_WHAT YOU NEED TO DO:_ Copy out every line of the data below word for word, and leave the pictures out of your answer.

• • • •

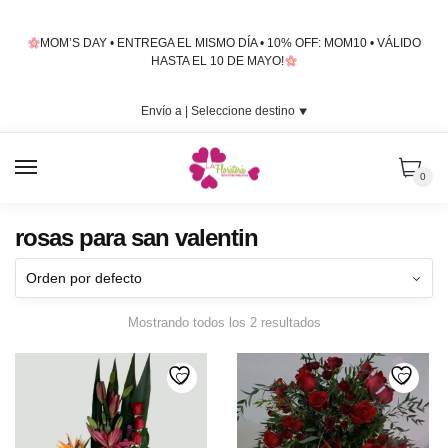
Skip
Skip
to
to
MOM’S DAY • ENTREGA EL MISMO DÍA • 10% OFF: MOM10 • VÁLIDO
navigation
content
HASTA EL 10 DE MAYO!
Envío a |
Seleccione destino
⯆
MENU
0
rosas para san valentin
Mostrando todos los 2 resultados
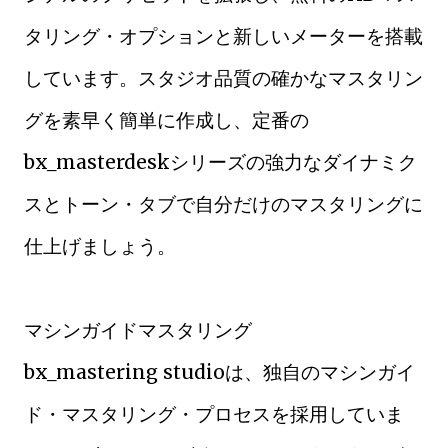
タリング・オプションと新しいメーターを搭載
しています。スタジオ品質の確かなマスタリン
グを素早く簡単に作成し、定番の
bx_masterdeskシリーズの強力なダイナミク
スとトーン・タブで自分だけのマスタリングに
仕上げましょう。
マシンガイドマスタリング
bx_mastering studioは、独自のマシンガイ
ド・マスタリング・プロセスを採用していま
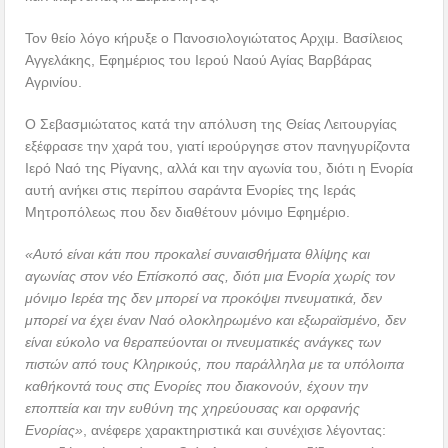
Τον θείο λόγο κήρυξε ο Πανοσιολογιώτατος Αρχιμ. Βασίλειος
Αγγελάκης, Εφημέριος του Ιερού Ναού Αγίας Βαρβάρας
Αγρινίου.
Ο Σεβασμιώτατος κατά την απόλυση της Θείας Λειτουργίας
εξέφρασε την χαρά του, γιατί ιερούργησε στον πανηγυρίζοντα
Ιερό Ναό της Ρίγανης, αλλά και την αγωνία του, διότι η Ενορία
αυτή ανήκει στις περίπου σαράντα Ενορίες της Ιεράς
Μητροπόλεως που δεν διαθέτουν μόνιμο Εφημέριο.
«Αυτό είναι κάτι που προκαλεί συναισθήματα θλίψης και
αγωνίας στον νέο Επίσκοπό σας, διότι μια Ενορία χωρίς τον
μόνιμο Ιερέα της δεν μπορεί να προκόψει πνευματικά, δεν
μπορεί να έχει έναν Ναό ολοκληρωμένο και εξωραϊσμένο, δεν
είναι εύκολο να θεραπεύονται οι πνευματικές ανάγκες των
πιστών από τους Κληρικούς, που παράλληλα με τα υπόλοιπα
καθήκοντά τους στις Ενορίες που διακονούν, έχουν την
εποπτεία και την ευθύνη της χηρεύουσας και ορφανής
Ενορίας»
, ανέφερε χαρακτηριστικά και συνέχισε λέγοντας:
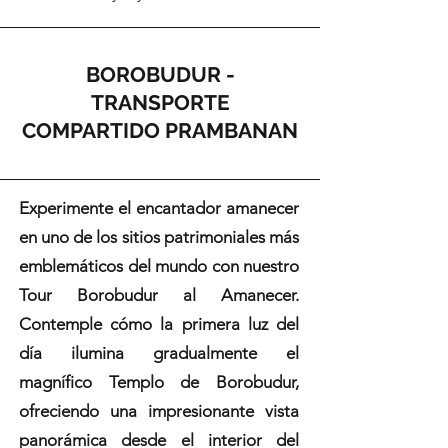
BOROBUDUR -
TRANSPORTE
COMPARTIDO PRAMBANAN
Experimente el encantador amanecer
en uno de los sitios patrimoniales más
emblemáticos del mundo con nuestro
Tour Borobudur al Amanecer.
Contemple cómo la primera luz del
día ilumina gradualmente el
magnífico Templo de Borobudur,
ofreciendo una impresionante vista
panorámica desde el interior del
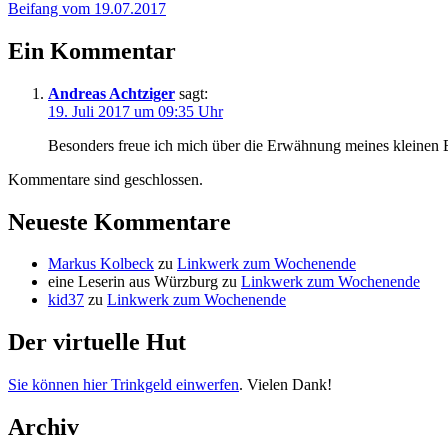
Beifang vom 19.07.2017
Ein Kommentar
Andreas Achtziger
sagt:
19. Juli 2017 um 09:35 Uhr
Besonders freue ich mich über die Erwähnung meines kleinen Bl
Kommentare sind geschlossen.
Neueste Kommentare
Markus Kolbeck
zu
Linkwerk zum Wochenende
eine Leserin aus Würzburg
zu
Linkwerk zum Wochenende
kid37
zu
Linkwerk zum Wochenende
Der virtuelle Hut
Sie können hier Trinkgeld einwerfen
. Vielen Dank!
Archiv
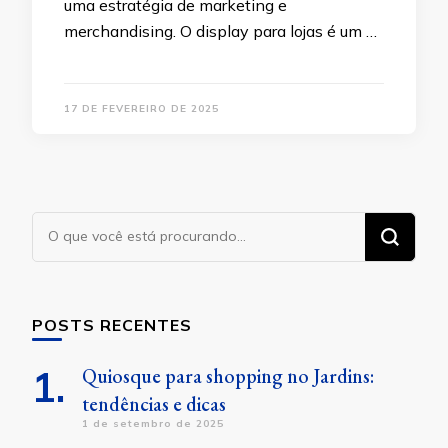
uma estratégia de marketing e
merchandising. O display para lojas é um …
17 DE FEVEREIRO DE 2025
Procurando
algo?
POSTS RECENTES
Quiosque para shopping no Jardins:
tendências e dicas
1 de setembro de 2025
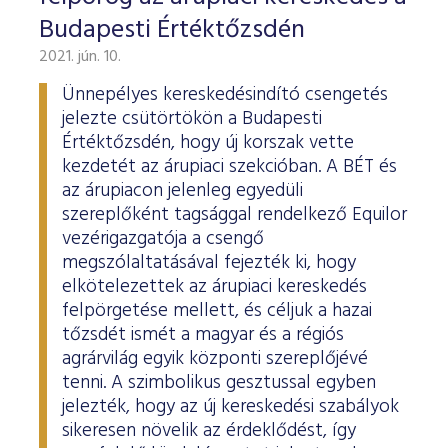
Budapesti Értéktőzsdén
2021. jún. 10.
Ünnepélyes kereskedésindító csengetés
jelezte csütörtökön a Budapesti
Értéktőzsdén, hogy új korszak vette
kezdetét az árupiaci szekcióban. A BÉT és
az árupiacon jelenleg egyedüli
szereplőként tagsággal rendelkező Equilor
vezérigazgatója a csengő
megszólaltatásával fejezték ki, hogy
elkötelezettek az árupiaci kereskedés
felpörgetése mellett, és céljuk a hazai
tőzsdét ismét a magyar és a régiós
agrárvilág egyik központi szereplőjévé
tenni. A szimbolikus gesztussal egyben
jelezték, hogy az új kereskedési szabályok
sikeresen növelik az érdeklődést, így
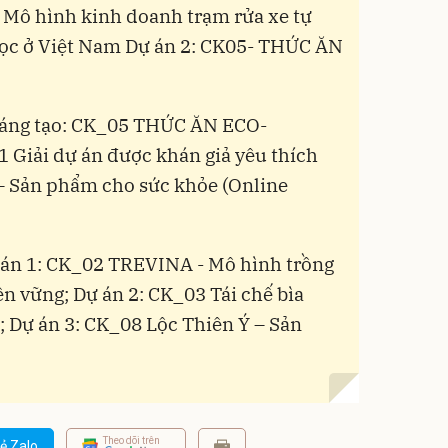
- Mô hình kinh doanh trạm rửa xe tự
học ở Việt Nam Dự án 2: CK05- THỨC ĂN
 sáng tạo: CK_05 THỨC ĂN ECO-
Giải dự án được khán giả yêu thích
– Sản phẩm cho sức khỏe (Online
 án 1: CK_02 TREVINA - Mô hình trồng
ền vững; Dự án 2: CK_03 Tái chế bìa
; Dự án 3: CK_08 Lộc Thiên Ý – Sản
Theo dõi trên
ẻ Zalo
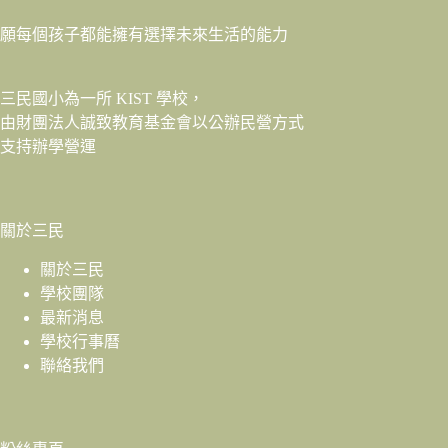
願每個孩子都能擁有選擇未來生活的能力
三民國小為一所 KIST 學校，
由財團法人
誠致教育基金會
以公辦民營方式
支持辦學營運
關於三民
關於三民
學校團隊
最新消息
學校行事曆
聯絡我們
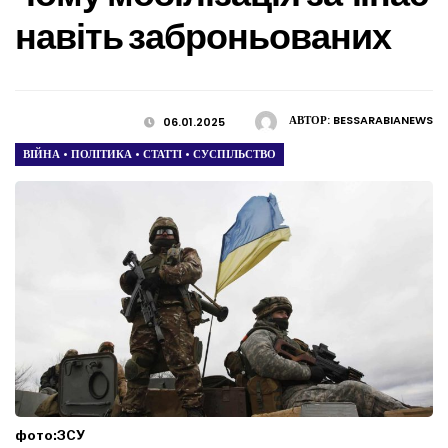
навіть заброньованих
АВТОР:
BESSARABIANEWS
06.01.2025
ВІЙНА
•
ПОЛІТИКА
•
СТАТТІ
•
СУСПІЛЬСТВО
фото:ЗСУ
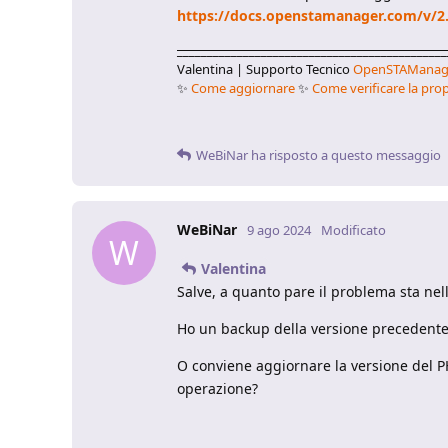
https://docs.openstamanager.com/v/2.
_____________________________________________
Valentina | Supporto Tecnico
OpenSTAManag
✨
Come aggiornare
✨
Come verificare la prop
WeBiNar
ha risposto a questo messaggio
WeBiNar
9 ago 2024
Modificato
W
Valentina
Salve, a quanto pare il problema sta nel
Ho un backup della versione precedente,
O conviene aggiornare la versione del P
operazione?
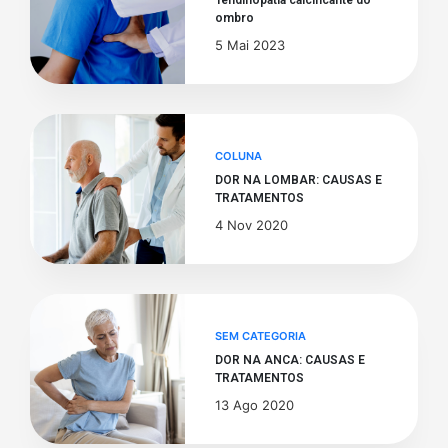
ombro
5 Mai 2023
COLUNA
DOR NA LOMBAR: CAUSAS E
TRATAMENTOS
4 Nov 2020
SEM CATEGORIA
DOR NA ANCA: CAUSAS E
TRATAMENTOS
13 Ago 2020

• • • •

_ANSWER FOR THIS EXERCISE:_
Skip
Skip
to
to
MOM’S DAY • ENTREGA EL MISMO DÍA • 10% OFF: MOM10 • VÁLIDO
navigation
content
HASTA EL 10 DE MAYO!
Envío a |
Seleccione destino
⯆
MENU
0
rosas para san valentin
Mostrando todos los 2 resultados
タリング・オプションと新しいメーターを搭載
しています。スタジオ品質の確かなマスタリン
グを素早く簡単に作成し、定番の
bx_masterdeskシリーズの強力なダイナミク
スとトーン・タブで自分だけのマスタリングに
仕上げましょう。
マシンガイドマスタリング
bx_mastering studioは、独自のマシンガイ
ド・マスタリング・プロセスを採用していま
Τον θείο λόγο κήρυξε ο Πανοσιολογιώτατος Αρχιμ. Βασίλειος
Αγγελάκης, Εφημέριος του Ιερού Ναού Αγίας Βαρβάρας
Αγρινίου.
Ο Σεβασμιώτατος κατά την απόλυση της Θείας Λειτουργίας
εξέφρασε την χαρά του, γιατί ιερούργησε στον πανηγυρίζοντα
Ιερό Ναό της Ρίγανης, αλλά και την αγωνία του, διότι η Ενορία
αυτή ανήκει στις περίπου σαράντα Ενορίες της Ιεράς
Μητροπόλεως που δεν διαθέτουν μόνιμο Εφημέριο.
«Αυτό είναι κάτι που προκαλεί συναισθήματα θλίψης και
αγωνίας στον νέο Επίσκοπό σας, διότι μια Ενορία χωρίς τον
μόνιμο Ιερέα της δεν μπορεί να προκόψει πνευματικά, δεν
μπορεί να έχει έναν Ναό ολοκληρωμένο και εξωραϊσμένο, δεν
είναι εύκολο να θεραπεύονται οι πνευματικές ανάγκες των
πιστών από τους Κληρικούς, που παράλληλα με τα υπόλοιπα
καθήκοντά τους στις Ενορίες που διακονούν, έχουν την
εποπτεία και την ευθύνη της χηρεύουσας και ορφανής
Ενορίας»
, ανέφερε χαρακτηριστικά και συνέχισε λέγοντας:
BOROBUDUR -
TRANSPORTE
COMPARTIDO PRAMBANAN
Experimente el encantador amanecer
en uno de los sitios patrimoniales más
emblemáticos del mundo con nuestro
Tour Borobudur al Amanecer.
Contemple cómo la primera luz del
día ilumina gradualmente el
magnífico Templo de Borobudur,
ofreciendo una impresionante vista
panorámica desde el interior del
Beifang vom 19.07.2017
Ein Kommentar
Andreas Achtziger
sagt:
19. Juli 2017 um 09:35 Uhr
Besonders freue ich mich über die Erwähnung meines kleinen Bl
Kommentare sind geschlossen.
Neueste Kommentare
Markus Kolbeck
zu
Linkwerk zum Wochenende
eine Leserin aus Würzburg
zu
Linkwerk zum Wochenende
kid37
zu
Linkwerk zum Wochenende
Der virtuelle Hut
Sie können hier Trinkgeld einwerfen
. Vielen Dank!
Archiv
uma estratégia de marketing e
merchandising. O display para lojas é um …
17 DE FEVEREIRO DE 2025
Procurando
algo?
POSTS RECENTES
Quiosque para shopping no Jardins:
tendências e dicas
1 de setembro de 2025
Budapesti Értéktőzsdén
2021. jún. 10.
Ünnepélyes kereskedésindító csengetés
jelezte csütörtökön a Budapesti
Értéktőzsdén, hogy új korszak vette
kezdetét az árupiaci szekcióban. A BÉT és
az árupiacon jelenleg egyedüli
szereplőként tagsággal rendelkező Equilor
vezérigazgatója a csengő
megszólaltatásával fejezték ki, hogy
elkötelezettek az árupiaci kereskedés
felpörgetése mellett, és céljuk a hazai
tőzsdét ismét a magyar és a régiós
agrárvilág egyik központi szereplőjévé
tenni. A szimbolikus gesztussal egyben
jelezték, hogy az új kereskedési szabályok
sikeresen növelik az érdeklődést, így
- Mô hình kinh doanh trạm rửa xe tự
học ở Việt Nam Dự án 2: CK05- THỨC ĂN
 sáng tạo: CK_05 THỨC ĂN ECO-
Giải dự án được khán giả yêu thích
– Sản phẩm cho sức khỏe (Online
 án 1: CK_02 TREVINA - Mô hình trồng
ền vững; Dự án 2: CK_03 Tái chế bìa
; Dự án 3: CK_08 Lộc Thiên Ý – Sản
Theo dõi trên
ẻ Zalo
願每個孩子都能擁有選擇未來生活的能力
三民國小為一所 KIST 學校，
由財團法人
誠致教育基金會
以公辦民營方式
支持辦學營運
關於三民
關於三民
學校團隊
最新消息
學校行事曆
聯絡我們
навіть заброньованих
АВТОР:
BESSARABIANEWS
06.01.2025
ВІЙНА
•
ПОЛІТИКА
•
СТАТТІ
•
СУСПІЛЬСТВО
фото:ЗСУ
https://docs.openstamanager.com/v/2.
_____________________________________________
Valentina | Supporto Tecnico
OpenSTAManag
✨
Come aggiornare
✨
Come verificare la prop
WeBiNar
ha risposto a questo messaggio
WeBiNar
9 ago 2024
Modificato
W
Valentina
Salve, a quanto pare il problema sta nel
Ho un backup della versione precedente,
O conviene aggiornare la versione del P
operazione?
ombro
5 Mai 2023
COLUNA
DOR NA LOMBAR: CAUSAS E
TRATAMENTOS
4 Nov 2020
SEM CATEGORIA
DOR NA ANCA: CAUSAS E
TRATAMENTOS
13 Ago 2020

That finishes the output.